Des milliers de personnes rassemblées sur la Puerta del Sol à Madrid ont accueilli vendredi à minuit soir par un « cri muet » l’interdiction de manifester, observant aux 12 coups de l’horloge une minute de silence symbolique, des rubans de scotch collés sur la bouche.
A minuit pile, un silence impressionnant s’est abattu pendant quelques secondes sur la grande place en plein coeur de la capitale espagnole, bondée tout comme les rues alentour. Les manifestants, qui depuis mardi occupent les lieux où ils ont planté un village de tentes et de bâches, ont ainsi accueilli la trêve qui interdit tout rassemblement politique à la veille des élections locales. Puis, très vite, les cris ont repris, sur fond de percussions: « maintenant nous sommes tous illégaux », hurlait la foule, estimée à 19.000 personnes selon un décompte établi pour l’agence espagnole Efe par une société spécialisée. La présence policière restait discrète, avec seulement quelques voitures de police garées dans les rues voisines.
Les organisateurs du mouvement, né en début de semaine pour dénoncer le chômage et les retombées de la crise économique, avaient prévenu qu’ils étaient prets à braver l’interdiction. « Nous allons rester sur la place. Il ne s’agit pas d’une manifestation, mais d’un mouvement citoyen », avait expliqué vendredi matin Juan Lopez, chômeur de 30 ans et l’un des porte-parole du mouvement.
A deux jours des élections locales qui s’annoncent désastreuses pour les socialistes au pouvoir, le gouvernement, très embarrassé, a promis d’agir avec mesure tout en « appliquant la loi », qui impose le respect de la trêve électorale. Depuis mardi, ce mouvement spontané rassemble une mosaïque de jeunes mais aussi de citoyens de tous horizons et de tous âges, chômeurs, étudiants, retraités, salariés, qui ont pris possession de la place.
Inédit, coloré et pacifiste, le mouvement, au nom du « droit à s’indigner », se veut « apolitique » et dénonce pêle-mêle la mainmise des grands partis sur la vie politique espagnole, l’injustice sociale, la « corruption des politiciens ». Mais, surtout, il trahit la frustration de millions d’Espagnols face au chômage qui atteint un taux record de 21,19% et frappe près de la moitié des moins de 25 ans, aux coupes salariales, aux retombées de la crise économique.

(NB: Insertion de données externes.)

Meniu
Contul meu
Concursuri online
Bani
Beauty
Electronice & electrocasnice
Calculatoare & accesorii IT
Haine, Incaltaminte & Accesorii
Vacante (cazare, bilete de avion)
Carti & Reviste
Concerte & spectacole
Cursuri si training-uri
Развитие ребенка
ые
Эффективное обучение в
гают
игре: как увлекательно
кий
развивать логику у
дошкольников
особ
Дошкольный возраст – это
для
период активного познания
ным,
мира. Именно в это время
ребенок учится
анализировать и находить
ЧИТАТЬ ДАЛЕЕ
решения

La détermination des manifestants, à la veille du week-end électoral, place le gouvernement en position délicate, l’obligeant à choisir entre la méthode policière, très risquée, ou une souplesse qui ne manquerait pas de lui attirer des critiques. « Nous allons appliquer la loi pour garantir les droits et la liberté de l’ensemble des citoyens », a déclaré vendredi le ministre de l’Intérieur, Alfredo Perez Rubalcaba. Le chef du gouvernement José Luis Rodriguez Zapatero a lui assuré que le gouvernement ferait preuve de « compréhension ».

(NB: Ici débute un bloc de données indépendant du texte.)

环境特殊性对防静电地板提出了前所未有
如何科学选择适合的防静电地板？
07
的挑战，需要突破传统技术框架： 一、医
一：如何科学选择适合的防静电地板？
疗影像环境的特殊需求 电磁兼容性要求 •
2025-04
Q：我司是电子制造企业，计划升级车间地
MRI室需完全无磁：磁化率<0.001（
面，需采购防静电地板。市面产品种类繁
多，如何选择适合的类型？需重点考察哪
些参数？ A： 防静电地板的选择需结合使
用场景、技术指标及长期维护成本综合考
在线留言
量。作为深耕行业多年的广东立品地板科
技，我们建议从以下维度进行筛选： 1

Tout au long de la semaine, les manifestants se sont rassemblés chaque jour plus nombreux à la Puerta del Sol. Le mouvement, dans des proportions moindres, a gagné la plupart des villes d’Espagne. Et en quelques jours, il s’est structuré. Un camp de bâches en plastique montées sur des structures en bois et de tentes de camping a surgi sur la place, avec des « stands » dédiés à la cuisine, l’accueil, les soins médicaux, et aussi à la communication où de tout nouveaux « porte-parole » tentent d’affiner le message, parfois flou, des contestataires.

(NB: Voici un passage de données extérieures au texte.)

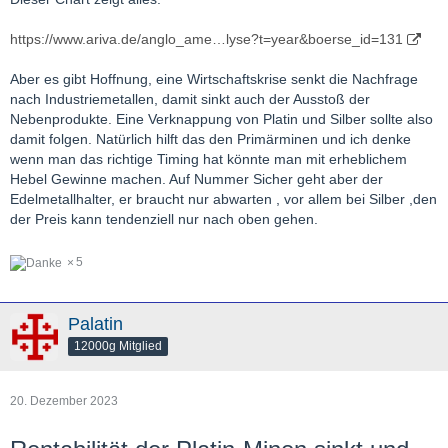
https://www.ariva.de/anglo_ame…lyse?t=year&boerse_id=131
Aber es gibt Hoffnung, eine Wirtschaftskrise senkt die Nachfrage
nach Industriemetallen, damit sinkt auch der Ausstoß der
Nebenprodukte. Eine Verknappung von Platin und Silber sollte also
damit folgen. Natürlich hilft das den Primärminen und ich denke
wenn man das richtige Timing hat könnte man mit erheblichem
Hebel Gewinne machen. Auf Nummer Sicher geht aber der
Edelmetallhalter, er braucht nur abwarten , vor allem bei Silber ,den
der Preis kann tendenziell nur nach oben gehen.
5
Palatin
12000g Mitglied
20. Dezember 2023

Dans la file d’attente devant le stand dédié à la signature de la pétition de soutien, Maria-Jesus Garcia, une fonctionnaire de 40 ans, racontait vendredi être venue « à cause du chômage. Surtout celui des jeunes ». « Je vais lire la pétition, et je vais signer », disait-elle. « Mais ils doivent continuer après les élections. S’ils s’arrêtent, cela n’aura servi à rien ».